Hosting a generative AI Hackathon

We recently hosted a hackday to learn about generative AI. It was a rare and valuable opportunity for the whole Service Transformation team to take time out together and we wanted the day to be fun and free for exploring ideas.

We took an unconference approach to the day so people could steer the agenda and we set ourselves 3 simple goals:

By the end of the day, we hope to:

  • learn a bit more about some AI tools and how they might help us in the public sector,
  • try some things and have some learning that we can share,
  • identify a few areas to take forward

We invited people from across corporate services to attend, and on the day were joined by people from Data and Analytics, Technology, Research, and Information Governance.

Preparing to get the most out of the day

Leading up to the day, there were a few things we did to help prepare so people could get the most out of this time:

  • short presentations on what AI is and how we are already using AI at ECC
  • sign-posting people to where they could read about AI and specifically the generative AI tools we were looking to experiment with
  • shared examples of how generative AI is already being used elsewhere
  • 4 simple questions to help people prepare to pitch an idea for the hack
  • sign up to the tool(s) we wanted to use to save some time on the day

On the day

We welcomed our attendees with a reminder of our goals and how the day would be structured. We also gave the following guidelines:

reminder poster to not put personal or sensitive date in AI tools

  • Data protection - don’t add any personal, private and /or confidential information into the tools that you use. Be mindful about search terms and be respectful to others
  • Stay with a problem so you have something to show - you may have lots of ideas, but you’ll get more out of the day by focusing on ‘a thing’ and having something to show
  • Have in mind the playback at the end of the day – this will give us a record of what we did and what we learned. ‘Post it note’ key bits of learning as you go and dedicate some time to thinking about what you want to share
  • There’s lots of expertise in the room so if you run into problems ask for help

Next, we heard 2-minute pitches from everyone who had an idea. These were presented as answers to the following questions:

  1. What problem are you looking to solve?
  2. What AI tool do you want to try using to solve this problem?
  3. Who would this help or benefit?
  4. What will you need to do this?

This format worked well, and you could feel the energy in the room as people’s enthusiasm for getting started grew.

As each pitch was given it was added to a white board and if anyone had a similar idea, they were up next so we could group ideas into similar or overlapping problem spaces:

  1. How these tools might augment the design process, specifically looking at problem definition, analysis and synthesis, ideation and prototyping
  2. How these tools might help us with a selection of content tasks, assessing the effectiveness and quality of what is created
  3. How might we use the summarising abilities of things like ChatGPT and video/voice emulation to provide a bespoke service for people who struggle with text heavy content
  4. How might we use generative image tools to create story boards and visual assets?
  5. How might we create the governance frameworks and policy tools to safely use AI tools at ECC
  6. In the context of summarising meeting outputs and case histories, how to test prompting approaches and spot hallucinations
  7. How might we use these tools to create and pitch business cases, award submissions etc
  8. Can we use large learning models to interact with open data for auditing activities?

Once all the pitches had been heard and grouped, people self-organised into groups working on the problem they were most interested in or could offer the most help to.

The rest of the day was split into 3 working sessions each 75 minutes long.

Sharing what we learned

Robot cakes provided for the participants

At the end of day, we had an hour-long playback where each group shared what they had learned.
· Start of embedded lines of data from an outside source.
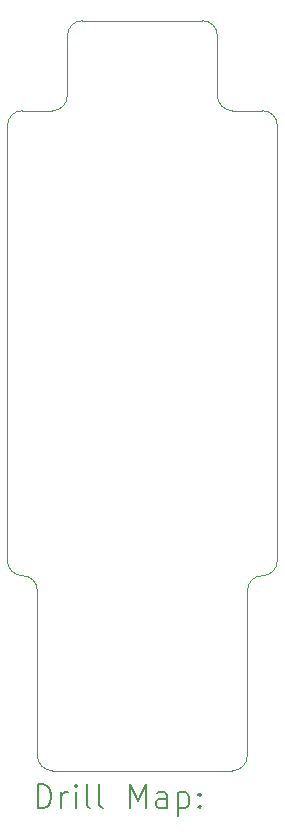
<source format=gbr>
%TF.GenerationSoftware,KiCad,Pcbnew,7.0.7*%
%TF.CreationDate,2023-09-17T23:45:08-06:00*%
%TF.ProjectId,dra818-breakout,64726138-3138-42d6-9272-65616b6f7574,1*%
%TF.SameCoordinates,Original*%
%TF.FileFunction,Drillmap*%
%TF.FilePolarity,Positive*%
%FSLAX45Y45*%
G04 Gerber Fmt 4.5, Leading zero omitted, Abs format (unit mm)*
G04 Created by KiCad (PCBNEW 7.0.7) date 2023-09-17 23:45:08*
%MOMM*%
%LPD*%
G01*
G04 APERTURE LIST*
%ADD10C,0.100000*%
%ADD11C,0.200000*%
G04 APERTURE END LIST*
D10*
X14224000Y-12827000D02*
G75*
G03*
X14351000Y-12954000I127000J0D01*
G01*
X14478000Y-6731000D02*
X14478000Y-7239000D01*
X16129000Y-11303000D02*
G75*
G03*
X16256000Y-11176000I0J127000D01*
G01*
X14097000Y-7366000D02*
X14351000Y-7366000D01*
X13970000Y-11176000D02*
G75*
G03*
X14097000Y-11303000I127000J0D01*
G01*
X16256000Y-7493000D02*
G75*
G03*
X16129000Y-7366000I-127000J0D01*
G01*
X16002000Y-11430000D02*
X16002000Y-12827000D01*
X14605000Y-6604000D02*
G75*
G03*
X14478000Y-6731000I0J-127000D01*
G01*
X15875000Y-12954000D02*
G75*
G03*
X16002000Y-12827000I0J127000D01*
G01*
X14097000Y-7366000D02*
G75*
G03*
X13970000Y-7493000I0J-127000D01*
G01*
X13970000Y-11176000D02*
X13970000Y-7493000D01*
X16256000Y-7493000D02*
X16256000Y-11176000D01*
X14351000Y-7366000D02*
G75*
G03*
X14478000Y-7239000I0J127000D01*
G01*
X14224000Y-11430000D02*
X14224000Y-12827000D01*
X15748000Y-6731000D02*
G75*
G03*
X15621000Y-6604000I-127000J0D01*
G01*
X15875000Y-7366000D02*
X16129000Y-7366000D01*
X14351000Y-12954000D02*
X15875000Y-12954000D01*
X14605000Y-6604000D02*
X15621000Y-6604000D01*
X14224000Y-11430000D02*
G75*
G03*
X14097000Y-11303000I-127000J0D01*
G01*
X15748000Y-7239000D02*
X15748000Y-6731000D01*
X15748000Y-7239000D02*
G75*
G03*
X15875000Y-7366000I127000J0D01*
G01*
X16129000Y-11303000D02*
G75*
G03*
X16002000Y-11430000I0J-127000D01*
G01*
D11*
X14225777Y-13270484D02*
X14225777Y-13070484D01*
X14225777Y-13070484D02*
X14273396Y-13070484D01*
X14273396Y-13070484D02*
X14301967Y-13080008D01*
X14301967Y-13080008D02*
X14321015Y-13099055D01*
X14321015Y-13099055D02*
X14330539Y-13118103D01*
X14330539Y-13118103D02*
X14340062Y-13156198D01*
X14340062Y-13156198D02*
X14340062Y-13184769D01*
X14340062Y-13184769D02*
X14330539Y-13222865D01*
X14330539Y-13222865D02*
X14321015Y-13241912D01*
X14321015Y-13241912D02*
X14301967Y-13260960D01*
X14301967Y-13260960D02*
X14273396Y-13270484D01*
X14273396Y-13270484D02*
X14225777Y-13270484D01*
X14425777Y-13270484D02*
X14425777Y-13137150D01*
X14425777Y-13175246D02*
X14435301Y-13156198D01*
X14435301Y-13156198D02*
X14444824Y-13146674D01*
X14444824Y-13146674D02*
X14463872Y-13137150D01*
X14463872Y-13137150D02*
X14482920Y-13137150D01*
X14549586Y-13270484D02*
X14549586Y-13137150D01*
X14549586Y-13070484D02*
X14540062Y-13080008D01*
X14540062Y-13080008D02*
X14549586Y-13089531D01*
X14549586Y-13089531D02*
X14559110Y-13080008D01*
X14559110Y-13080008D02*
X14549586Y-13070484D01*
X14549586Y-13070484D02*
X14549586Y-13089531D01*
X14673396Y-13270484D02*
X14654348Y-13260960D01*
X14654348Y-13260960D02*
X14644824Y-13241912D01*
X14644824Y-13241912D02*
X14644824Y-13070484D01*
X14778158Y-13270484D02*
X14759110Y-13260960D01*
X14759110Y-13260960D02*
X14749586Y-13241912D01*
X14749586Y-13241912D02*
X14749586Y-13070484D01*
X15006729Y-13270484D02*
X15006729Y-13070484D01*
X15006729Y-13070484D02*
X15073396Y-13213341D01*
X15073396Y-13213341D02*
X15140062Y-13070484D01*
X15140062Y-13070484D02*
X15140062Y-13270484D01*
X15321015Y-13270484D02*
X15321015Y-13165722D01*
X15321015Y-13165722D02*
X15311491Y-13146674D01*
X15311491Y-13146674D02*
X15292443Y-13137150D01*
X15292443Y-13137150D02*
X15254348Y-13137150D01*
X15254348Y-13137150D02*
X15235301Y-13146674D01*
X15321015Y-13260960D02*
X15301967Y-13270484D01*
X15301967Y-13270484D02*
X15254348Y-13270484D01*
X15254348Y-13270484D02*
X15235301Y-13260960D01*
X15235301Y-13260960D02*
X15225777Y-13241912D01*
X15225777Y-13241912D02*
X15225777Y-13222865D01*
X15225777Y-13222865D02*
X15235301Y-13203817D01*
X15235301Y-13203817D02*
X15254348Y-13194293D01*
X15254348Y-13194293D02*
X15301967Y-13194293D01*
X15301967Y-13194293D02*
X15321015Y-13184769D01*
X15416253Y-13137150D02*
X15416253Y-13337150D01*
X15416253Y-13146674D02*
X15435301Y-13137150D01*
X15435301Y-13137150D02*
X15473396Y-13137150D01*
X15473396Y-13137150D02*
X15492443Y-13146674D01*
X15492443Y-13146674D02*
X15501967Y-13156198D01*
X15501967Y-13156198D02*
X15511491Y-13175246D01*
X15511491Y-13175246D02*
X15511491Y-13232388D01*
X15511491Y-13232388D02*
X15501967Y-13251436D01*
X15501967Y-13251436D02*
X15492443Y-13260960D01*
X15492443Y-13260960D02*
X15473396Y-13270484D01*
X15473396Y-13270484D02*
X15435301Y-13270484D01*
X15435301Y-13270484D02*
X15416253Y-13260960D01*
X15597205Y-13251436D02*
X15606729Y-13260960D01*
X15606729Y-13260960D02*
X15597205Y-13270484D01*
X15597205Y-13270484D02*
X15587682Y-13260960D01*
X15587682Y-13260960D02*
X15597205Y-13251436D01*
X15597205Y-13251436D02*
X15597205Y-13270484D01*
X15597205Y-13146674D02*
X15606729Y-13156198D01*
X15606729Y-13156198D02*
X15597205Y-13165722D01*
X15597205Y-13165722D02*
X15587682Y-13156198D01*
X15587682Y-13156198D02*
X15597205Y-13146674D01*
X15597205Y-13146674D02*
X15597205Y-13165722D01*
M02*

</source>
Groups were given 5-minutes to answer the following questions but most importantly to show us what they did:

  1. What problem were you looking to solve?
  2. How did you approach the problem / what tool(s) did you use?
  3. What have you learned? (Highlights and lowlights)
  4. What can we take forward?

And 5-minutes just wasn’t long enough! Each group had learned loads, had lots to share and there was lots of discussion. A key take-away from the day was to allow more time for playing back.

It was a great day and we learned lots more that we will share in future posts here. If you’d like to hear about the problems we worked on and the AI tools we experimented with, you can subscribe to Service Transformation updates.

The day was also a reminder of the wider benefits of spending focused time in-person to work on problems together. We came away from the day feeling energised and motivated, and we formed some new relationships with colleagues that we don’t always get the chance to work with.